Department of Gastroenterology and Hepatology, Musashino Red Cross Hospital, Tokyo, Japan;
Tsubasa Nobusawa , Kaoru Tsuchiya , Yutaka Yasui , Naoki Uchihara , Keito Suzuki , Yuki Tanaka , Haruka Miyamoto , Shun Ishido , Michiko Yamada , Taisei Keitoku , Hiroaki Matsumoto , Mayu Higuchi , Kenta Takaura , Shohei Tanaka , Chiaki Maeyashiki , Nobuharu Tamaki , Hiroyuki Nakanishi , Masayuki Kurosaki , Namiki Izumi
Background: Cabozantinib (CAB) has been approved as 2nd or later-line worldwide in patients with unresectable hepatocellular carcinoma (u-HCC). There is no data about the relationship between the relative dose intensity (RDI) of CAB and clinical outcome. We investigated the impact of RDI on overall survival (OS) and progression-free survival (PFS) during CAB in real-world practice. Methods: A total of 38 u-HCC patients who received CAB between Jan 2021 and Sep 2022 at our institution were enrolled. Tumor assessments in accordance with RECIST ver1.1 were done using dynamic CT or MRI within 4-8 weeks and every 8-10 weeks thereafter. The RDI of CAB for the first month (1M-RDI) was calculated. Results: The median age was 74 years, and 30 patients were Child-Pugh A. BCLC stage A/B/C were 0/ 11/ 27 patients, and 34 patients were previously received atezolizumab plus bevacizumab. As 2nd or 3rd-line, 20 patients received CAB. The median follow-up duration was 7.2 months, and the median PFS was 4.4 months in all patients.
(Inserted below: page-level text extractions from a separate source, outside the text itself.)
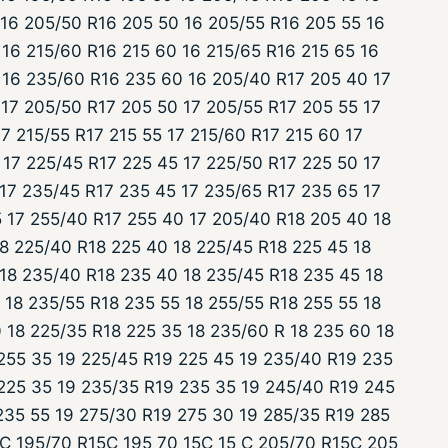
 16 205/50 R16 205 50 16 205/55 R16 205 55 16
16 215/60 R16 215 60 16 215/65 R16 215 65 16
 16 235/60 R16 235 60 16 205/40 R17 205 40 17
 17 205/50 R17 205 50 17 205/55 R17 205 55 17
17 215/55 R17 215 55 17 215/60 R17 215 60 17
 17 225/45 R17 225 45 17 225/50 R17 225 50 17
 17 235/45 R17 235 45 17 235/65 R17 235 65 17
 17 255/40 R17 255 40 17 205/40 R18 205 40 18
18 225/40 R18 225 40 18 225/45 R18 225 45 18
 18 235/40 R18 235 40 18 235/45 R18 235 45 18
 18 235/55 R18 235 55 18 255/55 R18 255 55 18
 18 225/35 R18 225 35 18 235/60 R 18 235 60 18
255 35 19 225/45 R19 225 45 19 235/40 R19 235
225 35 19 235/35 R19 235 35 19 245/40 R19 245
235 55 19 275/30 R19 275 30 19 285/35 R19 285
4C 195/70 R15C 195 70 15C 15 C 205/70 R15C 205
The median overall survival (OS) was 16.2 months from the administration of CAB. The objective response rate (ORR) and disease control rate (DCR) was 13.8% and 89.7%. Adverse events (AEs) were observed in all patients, requiring dose reduction in 26 patients (68%) and interruption of CAB in 21 patients (55%). The median 1M-RDI was 35%, and there was no significant difference in PFS between 1M-RDI ≧40% (high 1M-RDI, n=13) and <40% (n=16) (4.1 months vs. 4.7 months, p=0.89). There were no significant differences in age, pretreatment ALBI score, AFP, and major vascular invasion (MVI) between the patients with and without a high RDI. The induction rate of molecular targeted therapies after CAB was 60%. The only significant factor associated with PFS was MVI (HR 0.10, 95%CI 0.02-0.65, p=0.02). In a multivariate analysis, pretreatment ALBI score (HR 5.8, 95% CI 1.2-27.8, P=0.03) and hypertension as AE during CAB (HR 0.29, 95% CI 0.09-0.87, P=0.03) were the significant factors associated with OS. Conclusions: Maintaining a high 1M-RDI of CAB was not associated with OS and PFS in real-world practice. Dose modification is essential for CAB therapy in u-HCC patients.